The tube sometimes contains either fresh clear blood, not smelling badly, or blackish-looking and decomposed blood mixed with mucus, with a very disagreeable, sometimes fetid odor. The latter condition is very frequently found in malignant strictures of the cardia, and is sometimes pathognomonic of cancer. Fresh, clear blood, appearing constantly at the examination of the tube, is suggestive of malignant trouble at the cardia, even when no stricture has yet been found. This symptom, however, is not a positive one, as there are other conditions that may produce it. The following case well illustrates the importance of the detection of blood at the lower end of the oesophagus:
Patient, about 45 years old, had complained of a burning sensation and pains in the epigastric region for over a year. He had no difficulty whatsoever in the partaking of food. He was not emaciated and presented a healthy, good color. On examination, the gastric region was found to be somewhat tender, but not painful to pressure. The outlines of the stomach were not enlarged. The swallowing sound was heard seven seconds after the deglutition of water. The examination with the tube one hour after test breakfast revealed no abnormal conditions whatever. The tube passed into the stomach without the slightest resistance. The chemical analysis of the gastric contents showed the presence of free hydrochloric acid, the absence of lactic acid, and a degree of acidity of 99. On washing out the stomach of the patient in the fasting condition, it was found that it contained no food from the previous day, and the water returned pretty clear. When, however, the water stopped running and the tube was partly withdrawn, so that its end was in the neighborhood of the cardia, a small quantity of clear blood, mixed with some water, usually ran out. When the upper opening of the tube was closed and the instrument entirely withdrawn, it was found to contain pretty clear blood.

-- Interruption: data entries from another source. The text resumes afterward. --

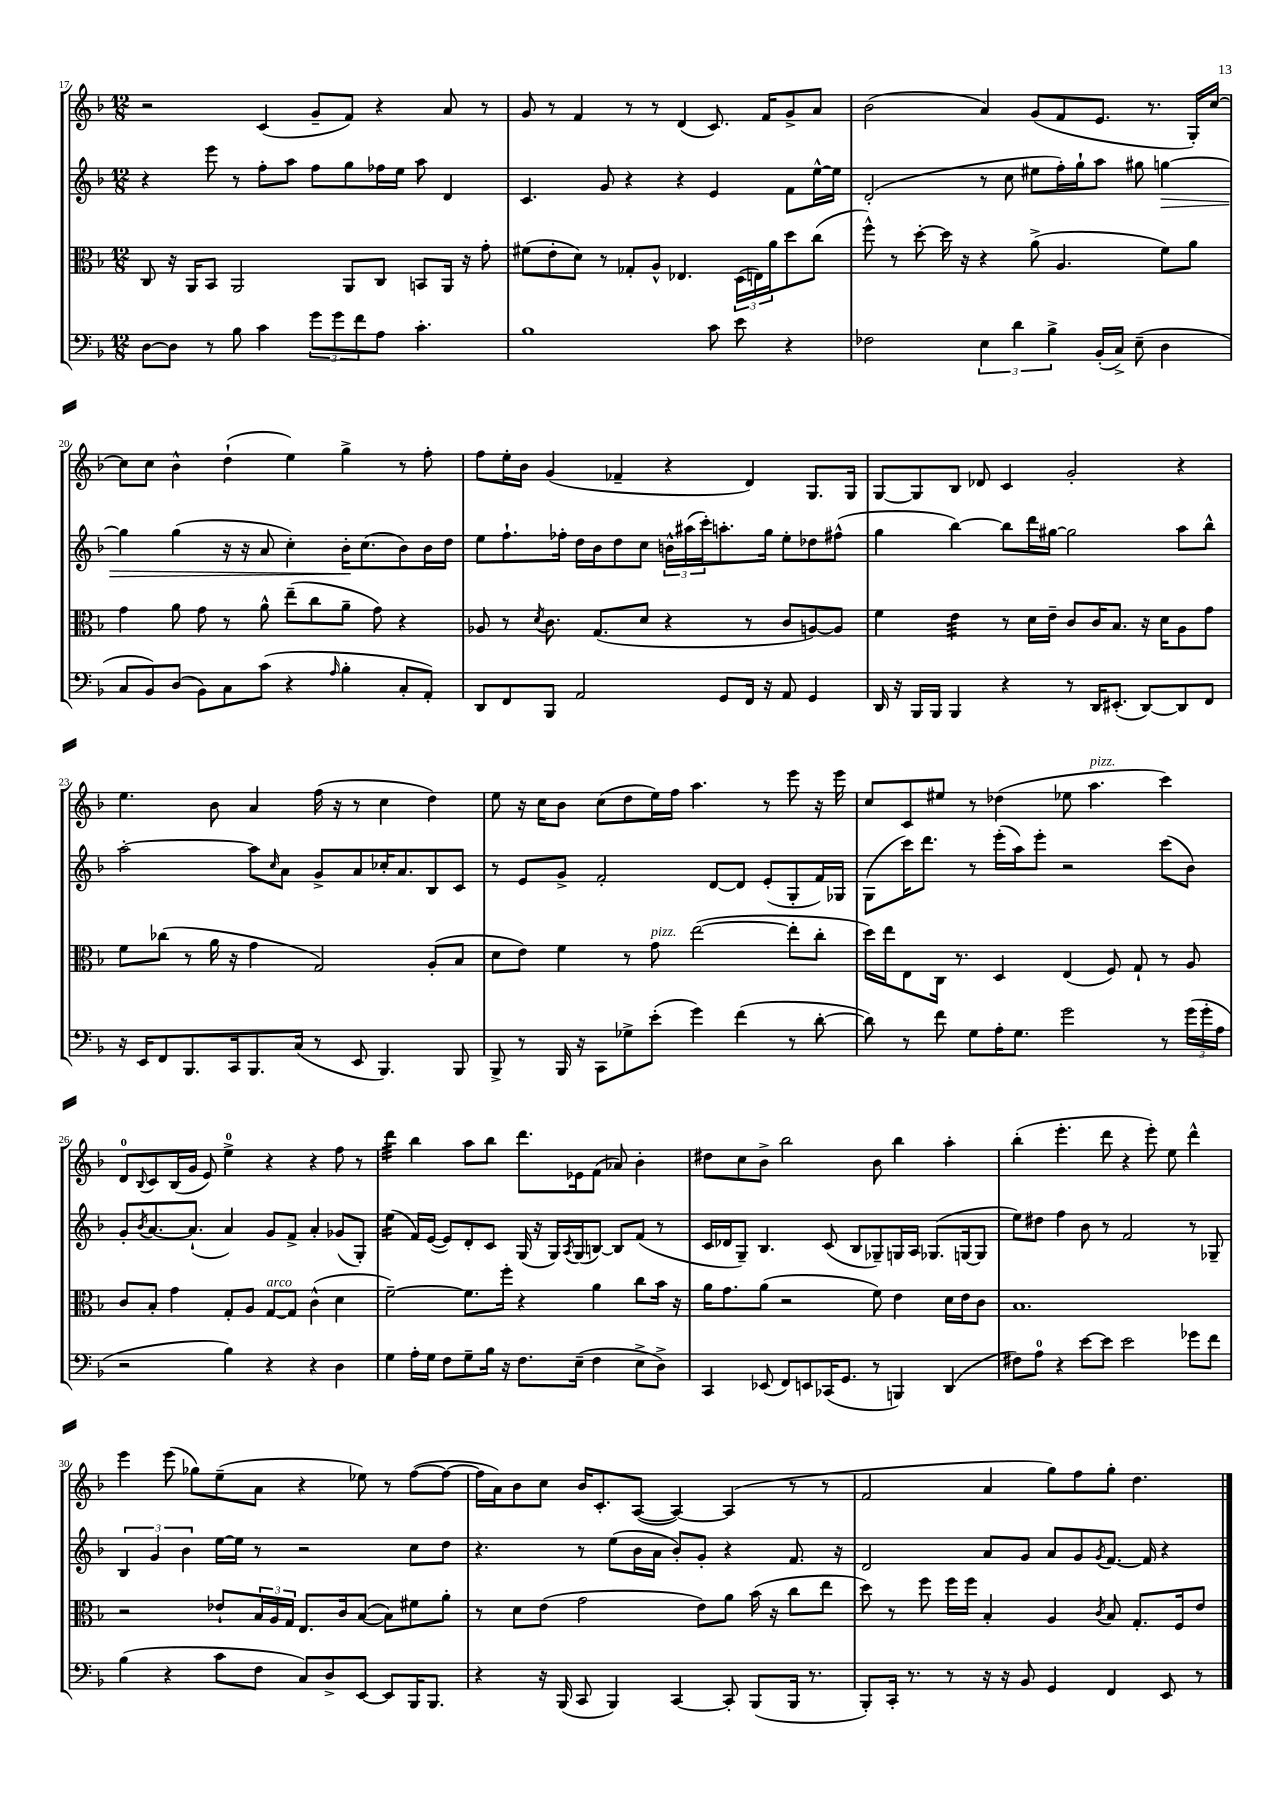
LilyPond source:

<<
\new StaffGroup <<
\new Staff = "s0" {
    \clef treble \key f \major \numericTimeSignature \time 12/8
    r2 c'4( g'8-- f'8) r4 a'8 r8 |
    g'8 r8 f'4 r8 r8 d'4( c'8.) f'16 g'8-> a'8 |
    bes'2( a'4) g'8( f'8 e'8. r8. g16-.) c''16~ |
    c''8 c''8 bes'4-^ d''4-!( e''4) g''4-> r8 f''8-. |
    f''8 e''16-. bes'16 g'4( fes'4-- r4 d'4) g8. g16 |
    g8~ g8 bes8 des'8 c'4 g'2-. r4 |
    e''4. bes'8 a'4 f''16( r16 r8 c''4 d''4) |
    e''8 r16 c''16 bes'8 c''8( d''8 e''16) f''16 a''4. r8 e'''8 r16 e'''16 |
    c''8 c'8 eis''8 r8 des''4( ees''8 a''4.^\markup { \italic "pizz." } c'''4) |
    d'8-0 \appoggiatura { bes8 } c'8 bes16( g'16 e'8) e''4-0-> r4 r4 f''8 r8 |
    d'''4:32 bes''4 a''8 bes''8 d'''8. ees'16 f'8( aes'8) bes'4-. |
    dis''8 c''8 bes'8-> bes''2 bes'8 bes''4 a''4-. |
    bes''4-.( e'''4.-. d'''8 r4 e'''8-.) e''8 d'''4-^ |
    e'''4 e'''8( ges''8) e''8--( a'8 r4 ees''8) r8 f''8~( f''8~ |
    f''16 a'16) bes'8 c''8 bes'16 c'8.-. a8~( a4~) a4( r8 r8 |
    f'2 a'4 g''8) f''8 g''8-. d''4. \bar "|." |
}
\new Staff = "s1" {
    \clef treble \key f \major \numericTimeSignature \time 12/8
    r4 e'''8 r8 f''8-. a''8 f''8 g''8 fes''16 e''16 a''8 d'4 |
    c'4. g'8 r4 r4 e'4 f'8 e''16~-^ e''16 |
    d'2-.( r8 c''8 eis''8 f''16-.) g''16-! a''8 gis''8 g''4~\> |
    g''4 g''4( r16 r16 a'8 c''4-.) bes'16-.\! c''8.( bes'8) bes'16 d''16 |
    e''8 f''8.-! fes''16-. d''16 bes'16 d''8 c''8 \tuplet 3/2 { b'16-^ ais''16( c'''16-.) } a''8.-. g''16 e''8-. des''8 fis''8-^( |
    g''4 bes''4~) bes''8 d'''16 gis''16~ gis''2 a''8 bes''8-^ |
    a''2~-. a''8 \grace { c''16 } a'8 g'8-> a'8 ces''16-. a'8. bes8 c'8 |
    r8 e'8 g'8-> f'2-. d'8~ d'8 e'8-.( g8-. f'16) ges16 |
    g8( c'''16) d'''8. r8 e'''16-.( a''16) e'''8-. r2 c'''8( bes'8) |
    g'8-. \acciaccatura { bes'8 } a'8.~ a'8.-!( a'4) g'8 f'8-> a'4-. ges'8( g8-.) |
    e''4:16( f'16) e'16~( e'8) d'8-. c'8 g16( r16 g16) \acciaccatura { a8 } g16( b8~) b8 f'8( r8 |
    c'16 des'16 g8--) bes4. c'8( bes8 ges8--) g16 a16 ges8.( g16~ g8 |
    e''8) dis''8 f''4 bes'8 r8 f'2 r8 ges8-- |
    \tuplet 3/2 { bes4 g'4 bes'4 } e''16~ e''16 r8 r2 c''8 d''8 |
    r4. r8 e''8( bes'16 a'16 bes'8-.) g'8-. r4 f'8. r16 |
    d'2 a'8 g'8 a'8 g'8 \acciaccatura { g'8 } f'8.~ f'16 r4 \bar "|." |
}
\new Staff = "s2" {
    \clef alto \key f \major \numericTimeSignature \time 12/8
    c8 r16 a,16 bes,8 a,2 a,8 c8 b,8 a,16 r16 g'8-. |
    fis'8( e'8-. d'8) r8 ges8-. a8-^ ees4. \tuplet 3/2 { d16( e16) a'16 } d''8 c''8( |
    f''8-^) r8 d''8~-. d''16 r16 r4 a'8->( a4. f'8) a'8 |
    g'4 a'8 g'8 r8 a'8-^ e''8--( c''8 a'8-- g'8) r4 |
    aes8 r8 \acciaccatura { d'8 } c'8. g8.( d'8 r4 r8 c'8 a8~) a8 |
    f'4 e'4:32 r8 d'16 e'16-- c'8 c'16 bes8. r16 d'16 a8 g'8 |
    f'8 ces''8( r8 a'16 r16 g'4 g2) a8-.( bes8 |
    d'8 e'8) f'4 r8 g'8^\markup { \italic "pizz." } e''2~( e''8-. c''8-. |
    d''16) e''16 e8 c16 r8. d4 e4( f8) g8-! r8 a8 |
    c'8 bes8-. g'4 g8-. a8 g8~^\markup { \italic "arco" } g8 c'4-^( d'4 |
    f'2~--) f'8. f''16-. r4 a'4 c''8 bes'16 r16 |
    a'16 g'8. a'8( r2 f'8) e'4 d'16 e'16 c'8 |
    bes1. |
    r2 ees'8-! \tuplet 3/2 { bes16 a16 g16 } e8. c'16 bes8~( bes8) fis'8 a'8-. |
    r8 d'8 e'8( g'2 e'8) a'8 bes'16( r16 c''8 e''8 |
    d''8) r8 f''8 f''16 f''16 bes4-. a4 \acciaccatura { c'8 } bes8 g8.-. f16 e'8 \bar "|." |
}
\new Staff = "s3" {
    \clef bass \key f \major \numericTimeSignature \time 12/8
    d8~ d8 r8 bes8 c'4 \tuplet 3/2 { g'8 g'8 f'8 } a8 c'4.-. |
    bes1 c'8 e'8 r4 |
    fes2 \tuplet 3/2 { e4 d'4 bes4-> } bes,16-.( c16->) e8--( d4 |
    c8 bes,8) d8( bes,8) c8 c'8( r4 \grace { a16 } bes4-. c8-. a,8-.) |
    d,8 f,8 bes,,8 a,2 g,8 f,16 r16 a,8 g,4 |
    d,16 r16 bes,,16 bes,,16 bes,,4 r4 r8 d,16 eis,8.-.( d,8~) d,8 f,8 |
    r16 e,16 f,8 bes,,8. c,16 bes,,8. c16( r8 e,8 bes,,4.) bes,,8 |
    bes,,8-> r8 bes,,16 r16 c,8 ges8-> e'8-.( g'4) f'4( r8 d'8~-. |
    d'8) r8 f'8 g8 a16-. g8. g'2 r8 \tuplet 3/2 { g'16( g'16-. a16 } |
    r2 bes4) r4 r4 d4 |
    g4 a16-. g16 f8 g8-- bes16 r16 f8. e16--( f4 e8-> d8->) |
    c,4 ees,8( f,8) e,8 ces,16( g,8. r8 b,,4) d,4( |
    fis8) a8-0 r4 e'8~ e'8 e'2 ges'8 f'8 |
    bes4( r4 c'8 f8 c8) d8-> e,8~ e,8 bes,,16 bes,,8. |
    r4 r16 bes,,16( c,8 bes,,4) c,4~ c,8-. bes,,8( bes,,16 r8. |
    bes,,8-.) c,16-. r8. r8 r16 r16 bes,8 g,4 f,4 e,8 r8 \bar "|." |
}
>>
>>
\layout { \context { \Score currentBarNumber = #17 } }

Numerous examinations during a period of about two months showed the presence of the same condition, especially with regard to the appearance of blood at the end of the washing procedure or when withdrawing the tube. The characteristic rest treatment for ulcer did not benefit the patient in the least. The probable diagnosis of cancer of the cardia was made, and the patient died one year afterward in a well-known sanitarium in Germany, in which the -diagnosis of cancer had been confirmed.